Supplied records ::
::::
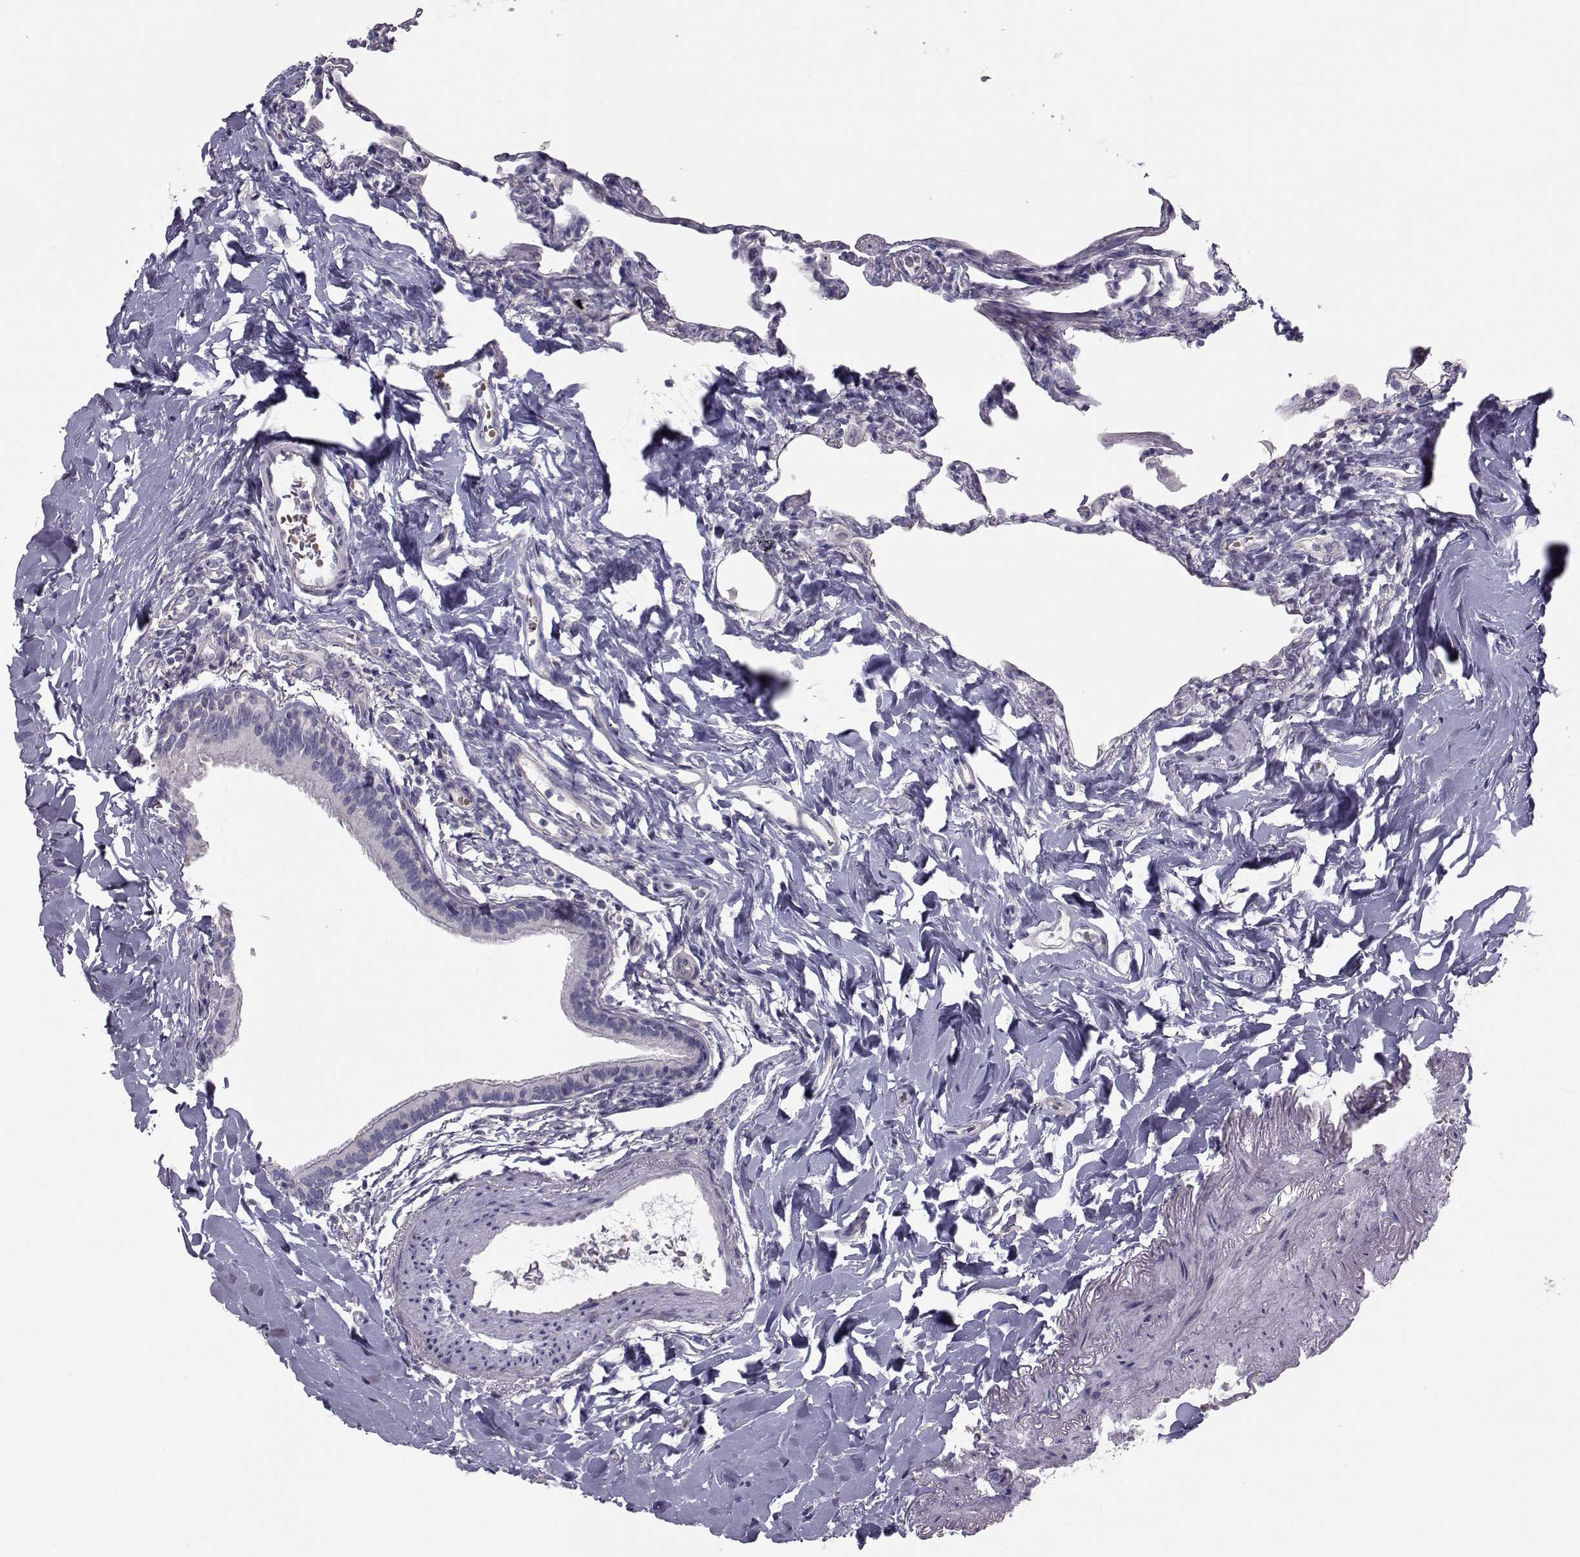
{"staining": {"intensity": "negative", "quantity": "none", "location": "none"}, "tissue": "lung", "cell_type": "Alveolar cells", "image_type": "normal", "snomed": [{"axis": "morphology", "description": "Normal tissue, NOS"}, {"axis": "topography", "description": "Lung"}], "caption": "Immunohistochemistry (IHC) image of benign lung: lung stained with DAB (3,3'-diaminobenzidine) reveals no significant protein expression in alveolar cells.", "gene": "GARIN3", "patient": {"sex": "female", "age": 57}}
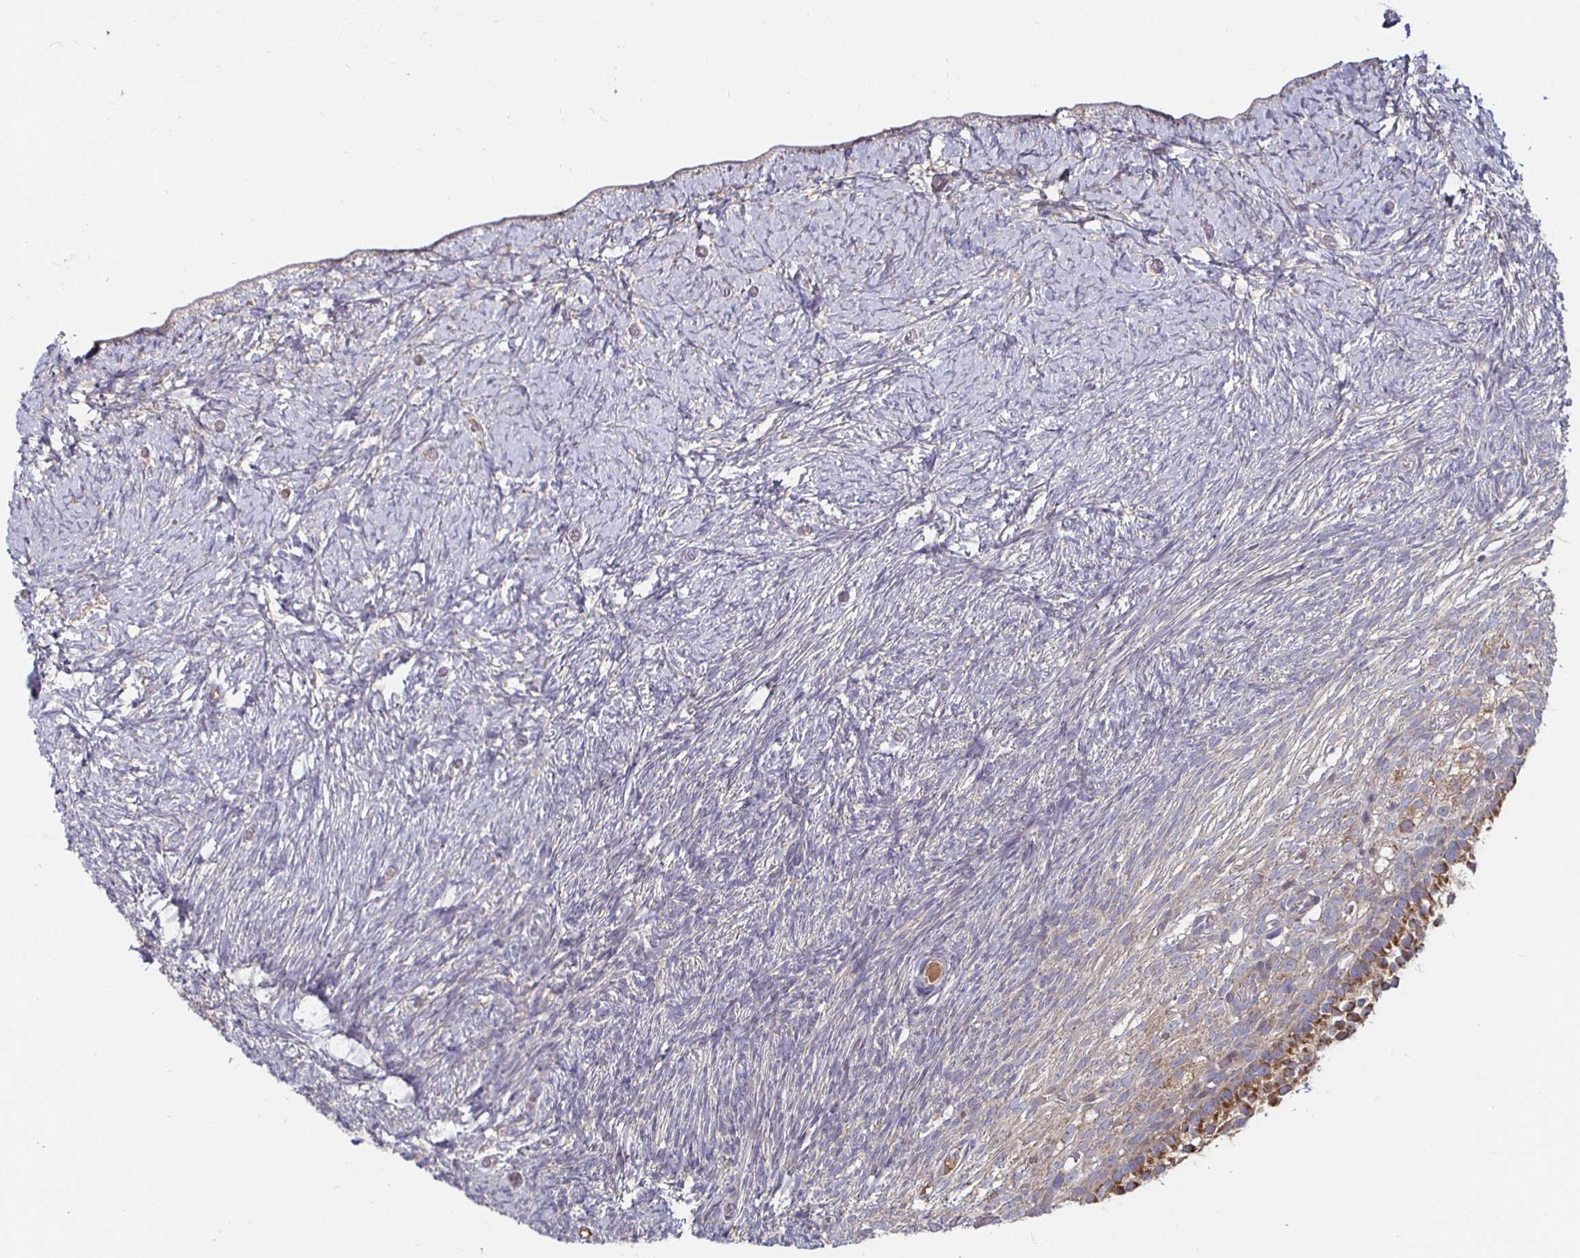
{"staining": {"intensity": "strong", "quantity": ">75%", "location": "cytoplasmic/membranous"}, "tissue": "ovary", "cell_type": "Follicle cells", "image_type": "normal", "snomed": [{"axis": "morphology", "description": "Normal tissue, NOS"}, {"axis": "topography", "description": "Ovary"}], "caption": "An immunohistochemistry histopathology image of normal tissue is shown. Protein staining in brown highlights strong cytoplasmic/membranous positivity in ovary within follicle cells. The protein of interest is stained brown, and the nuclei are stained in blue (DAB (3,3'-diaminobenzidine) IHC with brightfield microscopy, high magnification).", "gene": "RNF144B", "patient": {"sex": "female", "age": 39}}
::::
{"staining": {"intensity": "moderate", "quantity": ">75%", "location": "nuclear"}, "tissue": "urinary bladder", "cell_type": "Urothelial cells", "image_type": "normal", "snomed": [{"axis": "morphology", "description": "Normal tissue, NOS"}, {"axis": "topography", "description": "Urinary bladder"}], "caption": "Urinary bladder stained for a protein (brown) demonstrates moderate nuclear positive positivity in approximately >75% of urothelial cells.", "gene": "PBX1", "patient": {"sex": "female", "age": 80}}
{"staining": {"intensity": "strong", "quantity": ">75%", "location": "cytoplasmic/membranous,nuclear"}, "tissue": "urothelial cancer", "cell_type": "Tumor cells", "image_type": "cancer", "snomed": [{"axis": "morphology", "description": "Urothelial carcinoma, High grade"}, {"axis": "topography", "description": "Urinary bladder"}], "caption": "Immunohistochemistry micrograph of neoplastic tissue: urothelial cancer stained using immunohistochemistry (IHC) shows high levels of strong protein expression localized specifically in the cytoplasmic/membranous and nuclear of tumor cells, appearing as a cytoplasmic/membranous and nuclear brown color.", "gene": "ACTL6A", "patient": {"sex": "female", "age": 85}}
::::
Brief ::
Print exactly the lines above, between the one holding "bladder stained for" and the one holding "micrograph of neoplastic", inclusive, and nothing besides.

Answer ::
{"staining": {"intensity": "moderate", "quantity": ">75%", "location": "nuclear"}, "tissue": "urinary bladder", "cell_type": "Urothelial cells", "image_type": "normal", "snomed": [{"axis": "morphology", "description": "Normal tissue, NOS"}, {"axis": "topography", "description": "Urinary bladder"}], "caption": "Urinary bladder stained for a protein (brown) demonstrates moderate nuclear positive positivity in approximately >75% of urothelial cells.", "gene": "PBX1", "patient": {"sex": "female", "age": 80}}
{"staining": {"intensity": "strong", "quantity": ">75%", "location": "cytoplasmic/membranous,nuclear"}, "tissue": "urothelial cancer", "cell_type": "Tumor cells", "image_type": "cancer", "snomed": [{"axis": "morphology", "description": "Urothelial carcinoma, High grade"}, {"axis": "topography", "description": "Urinary bladder"}], "caption": "Immunohistochemistry micrograph of neoplastic tissue: urothelial cancer stained using immunohistochemistry (IHC) shows high levels of strong protein expression localized specifically in the cytoplasmic/membranous and nuclear of tumor cells, appearing as a cytoplasmic/membranous and nuclear brown color.", "gene": "ACTL6A", "patient": {"sex": "female", "age": 85}}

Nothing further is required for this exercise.